Ils se séparèrent alors, Perdita pour faire ses préparatifs, Frank pour rêver aux moyens d’exécuter sa romanesque entreprise. A l’heure indiquée ils se trouvèrent exactement au rendez-vous. Notre héroïne, contre l’usage des belles fugitives des romans, avait un bagage suffisant pour son voyage. Les filles du capitaine, touchées d’une sympathie féminine , l'avaient gratifiée de temps en temps de présens d’habits et de linge, dont elle eut soin de les remercier par une lettre qu’elle laissa sur sa table, en y joignant une bague de prix. Quelques mots de reconnaissance, d'encouragement, d’invitation à la prudence furent échangés à voix basse entre les deux jeunes gens, tandis qu’ils se hâtaient de se rendre sur la plage où Stuart avait laissé son bateau. Quand il eut aidé Perdita à y monter, et que, poussant au large, il se trouva sur l’élément où il se regardait comme chez soi, il sentit toute la valeur du dépôt que cette belle et jeune créature confiait à son honneur. Jamais aux jours de la chevalerie on ne vit un dévouement aussi pur, aussi noble, que celui de notre héros. Il avait à peine vingt ans, l'âge des entreprises hardies et de la confiance en soi-même. Combien hélas ! cette hardiesse généreuse n’est-elle pas promptement refroidie par les désappoinltemens, et cette confiance par l'humiliante expérience de la faiblesse humaine !

Stuart n’avait confié son dessein à aucun de ses camarades, il fut donc obligé d’aborder le bâtiment et d’y monter avec le moins de bruit possible. A peine avait-il eu le temps de cacher Perdita parmi des balles de tabac dans le coin le plus obscur du fond de la cale, que l'appel général se fit entendre. Il fut des premiers sur le pont ; en un instant tout fut en mouvement, les voiles furent hissées, l'ancre levée ; ils allaient s'éloigner du port, quand un signal du rivage les arrêta, et l'on vit un bateau monté par plusieurs hommes approcher du Hazard.
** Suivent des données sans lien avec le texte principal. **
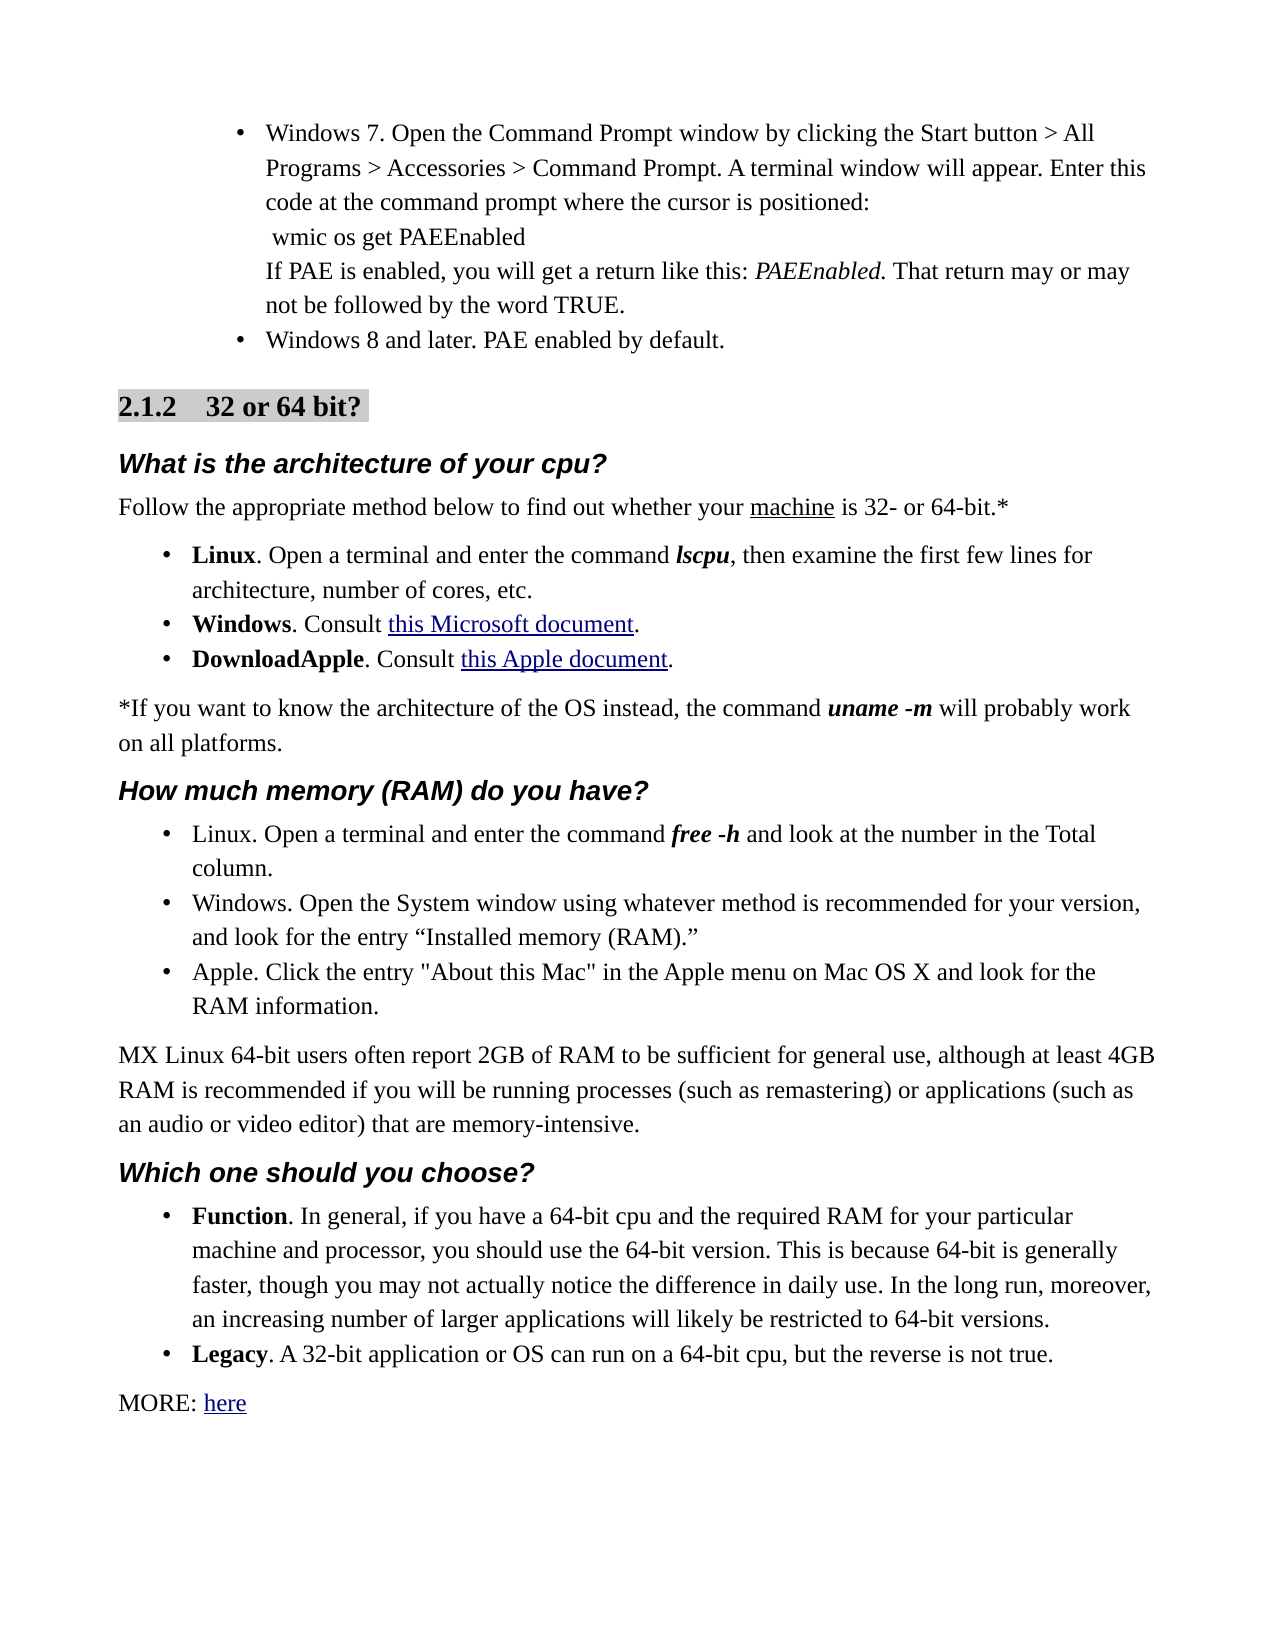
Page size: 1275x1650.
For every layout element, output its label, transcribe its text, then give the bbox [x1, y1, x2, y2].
Ces hommes étaient le maître de Perdita, un shériff et sa suite. Ils procédèrent en vertu d*un mandat des magistrats d’Oxford à la visite du bâtiment. Le vieux capitaine affirmait en écumant de rage, que la jeune fille qu’il réclamait avait été vue la veille en conversation avec un égrillard que l'on savait appartenir à l’équipage du Hazard, il jurait ses grands dieux qu' il aurait la fugitive morte ou vive, et que son complice subirait un châtiment proportionné à son audace. Se voir trompé pour la seconde fois, jeta le vieux despote dans une fureur qui ne connaissait aucunes bornes, et il usa dans toute leur étendue des droits qu’il avait acquis sur la malheureuse enfant. Le capitaine du Hazard déclara que si quelqu'un de ses gens était trouvé coupable du fait allégué, il l'abandonnerait aux lois du pays, et pour montrer qu’il n’avait point trempé dans le complot, il permit non-seulement les recherches sur son bord, mais il les dirigea lui-même. Tous les officiers, tous les matelots furent interrogés, l'un après l'autre ; et pas un ne parut plus tranquille et plus précis dans ses réponses que Frank Stuart. Enfin, après avoir examiné chaque personne, fouillé, du moins à ce qu'ils croyaient, chaque place du bâtiment, les visiteurs furent forcés de se retirer, honteux et désappointés. Le Hazard poursuivit sa route. Frank demanda au capitaine la permission de suspendre un hamac à c6té de sa cabine, sous prétexte que l’humidité y pénétrait par une crevasse du pont. Cette demande raisonnable fut accordée sans difficultés ; et sitôt que la nuit eut fermé les yeux les plus vigilans, le jeune marin tira Perdita de la position où elle avait souffert toutes les gènes et toutes les terreurs que les esclaves africains endurent sur les vaisseaux qui les transportent de leur pays au nôtre. 11 l’enveloppa dans sa capote , et cachant ses riches tresses blondes sons son bonnet, il la conduisit en passant devant la porte ouverte de la chambre du capitaine, et tout près de ses compagnons endormis, jusquà son lit. « Vous êtes ici, » lui dit-il tout bas, « aussi en sûreté qu’un vaisseau dans le port ; » et après lui avoir donné un peu de pain et un verre de vin, il se jeta lui-même dans son hamac, l’esprit rempli de ces douces pensées que le ciel envole aux hommes vertueux pour les dédommager des peines de la journée par un sommeil paisible.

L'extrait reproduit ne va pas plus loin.